Supplied information →

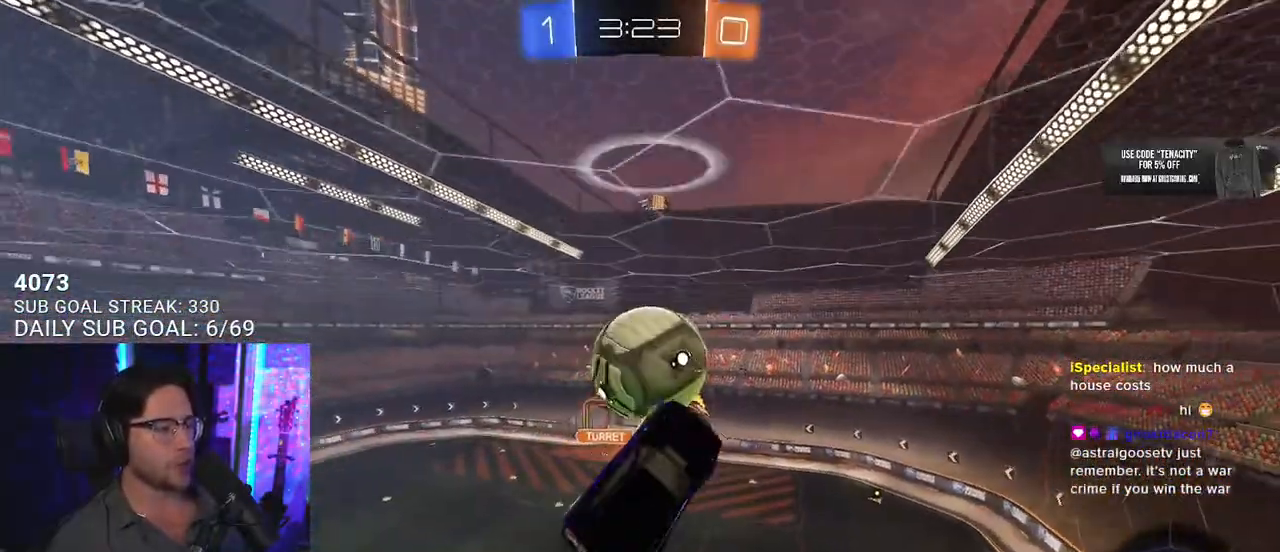
{"buttons": [], "left_stick": "down", "right_stick": "center", "events": [[83, "R1", "down"], [183, "R1", "up"]]}
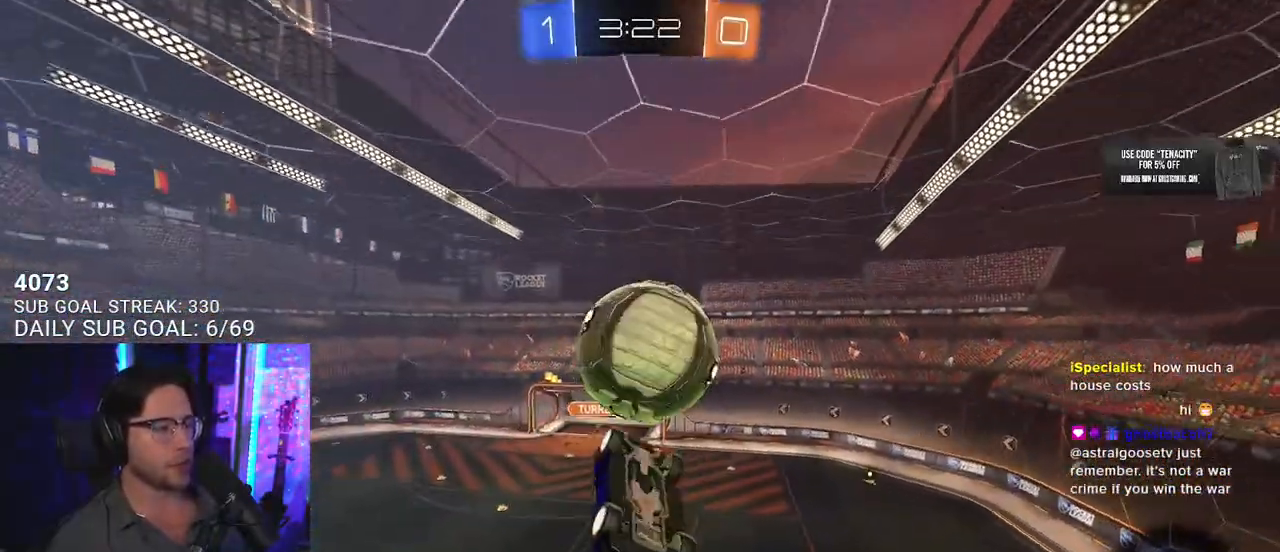
{"buttons": ["R1"], "left_stick": "left", "right_stick": "center", "events": [[167, "CROSS", "down"], [217, "SQUARE", "down"], [233, "R1", "down"], [250, "left_stick", "down-left"], [300, "CROSS", "up"], [350, "left_stick", "left"], [417, "SQUARE", "up"]]}
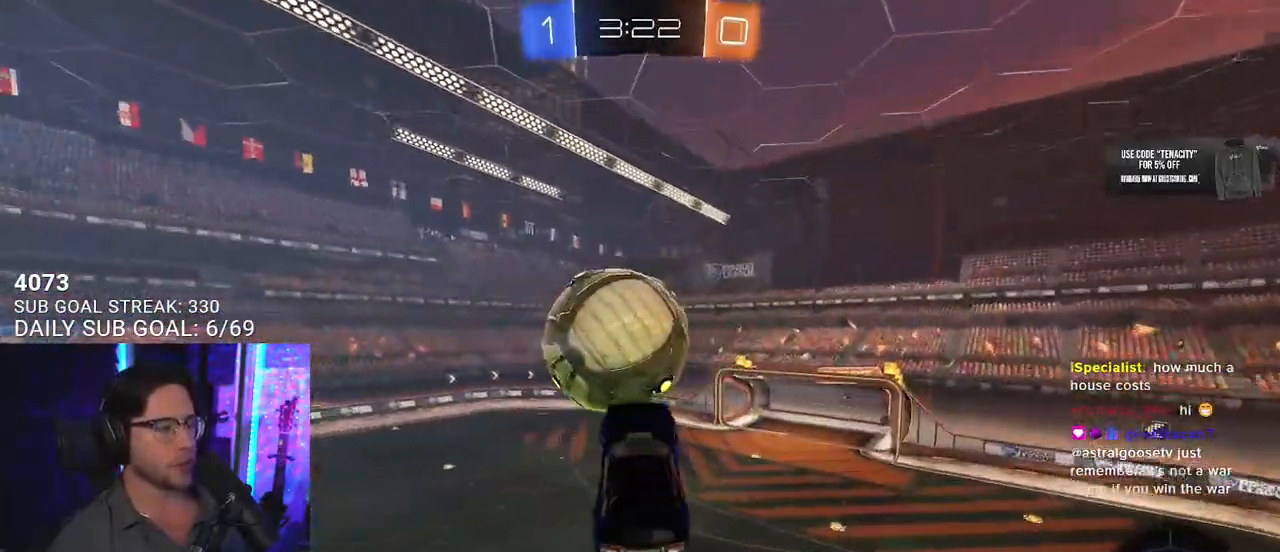
{"buttons": ["R1"], "left_stick": "left", "right_stick": "center", "events": [[83, "R1", "up"], [483, "R1", "down"]]}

Task goal →
Return the listing verbatim, pictures excluded.

Response area →
{"buttons": [], "left_stick": "down", "right_stick": "center", "events": [[83, "R1", "down"], [183, "R1", "up"]]}
{"buttons": ["R1"], "left_stick": "left", "right_stick": "center", "events": [[167, "CROSS", "down"], [217, "SQUARE", "down"], [233, "R1", "down"], [250, "left_stick", "down-left"], [300, "CROSS", "up"], [350, "left_stick", "left"], [417, "SQUARE", "up"]]}
{"buttons": ["R1"], "left_stick": "left", "right_stick": "center", "events": [[83, "R1", "up"], [483, "R1", "down"]]}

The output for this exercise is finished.